A happy woman showing how to be happy.


What I found particularly fascinating about Gilbert and his book was his fundamental premise that our brains, as humans, are fallible. The book examines the capacity of our brains to essentially simulate different experiences. We place our beliefs about what will make us happy in the wrong place because of a lack of awareness that we hold. While most of us think we are on the lifelong pursuit of happiness, Gilbert believes we don’t have the right pathway for something like this as our brains systematically judge (and actually misjudge) what makes us happy. 

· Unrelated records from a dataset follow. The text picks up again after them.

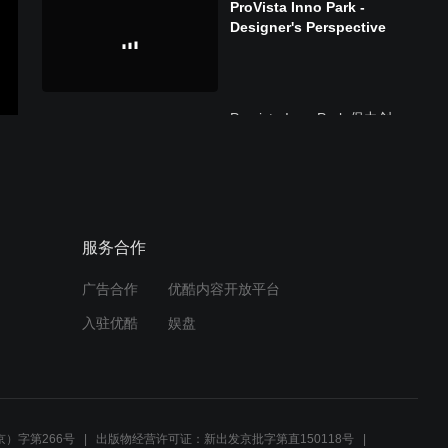
ProVista Inno Park -
Designer's Perspective
Provista Inno Park 保力创
科园
ProVista Inno Park Night
服务合作
View.mov
广告合作
优酷内容开放平台
入驻优酷
娱盘
ProVista Inno Park -
Jan.2024.mov
）字第266号
出版物经营许可证：新出发京批字第直150118号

The book provides scenarios in which simulations may lead us to making wrong decisions and false assumptions about ourselves, and tries to help you gain a self-awareness of when your brain may be leading you to make false decisions so that you can avoid falling into traps like that in the future. 

Despite being a busy person in a demanding and high stress job (I’m both a lawyer and an accountant, which I think is self-explanatory!) this book has had a life changing impact on my life. Here are my 3 key takeaways: 


Your brain doesn’t have all the answers, but that won’t stop it from trying to find them

Ever felt like you’ve heard the smallest piece of information and want to jump to the absolute worst conclusion possible? Our brains are inherently hard wired to attempt to keep filling in blanks, despite us not having the full set of information to do so.

Gilbert explains that we all have a blind spot which is a certain area of our vision that is blank and we physically cannot see what’s there due to nerve fibres blocking the retina. Despite having a blind spot, have you ever noticed it? Our brain is constantly trying to fill in anything missing. Taking a step back, this means that at any given time, our brain is completely reinventing an image and therefore our reality. 

He points out that quite often, when the brain does this, it is wrong. He also highlights that emotions tend to alter our memory. For example, if you’re having a lovely date with your boyfriend but get into an argument at the end of the night, you are more likely to remember the fight as opposed to the earlier part of the night where you weren’t fighting. 

By being aware that your brain is filling in gaps, you have a baseline awareness of the accuracy, or lack thereof, that these simulations may exactly have, which can urge you to take a second look.


Bad experiences are better than no experiences

This sounds surprising, and random at first glance, but Gilbert believes that bad experiences are better than no experience at all, because our brain still learns from the experience and strives to see the positives or silver-lining from it. 

He presents this paradox – you are introduced to a young attractive person and given the choice between either:

  1. Marrying them – in this case, the person becomes a paranoid and abusive spouse. 
  2. Not marrying them – in this case, the person will become a billionaire.

He poses the question of which choice you’d regret more? The latter, as if your spouse turns out to be crazy, your brain will walk away from the experience having learned a lesson and feeling stronger for it. Conversely, your brain can’t come up with a positive view of something that never happened, and since you don’t know what it’s like to be married to a billionaire, you kick yourself for not going for it in the first place which makes you unhappier. 
His lesson here is that you should do something rather than do nothing as that is when your brain kicks itself; when there is inaction.


Your idea of yesterday and today is your idea of tomorrow

Gilbert, through his extensive psychological research, has established that your brain joins up the concepts of yesterday and tomorrow with today. This means that your present is your brain using its imagination to join up the past and the future which may be why we struggle to ever think of your tomorrow being drastically different from the today. Neurologically, this means that your attitudes and actions every single day quite literally shape your future, and ultimately you are the author of your own reality.

Gilbert’s research in the field of psychology is not only an informative and witty read, but actually transformative in the teaching that when you understand yourself and that you create your own reality, you can utilise your brain to create an aspirational future.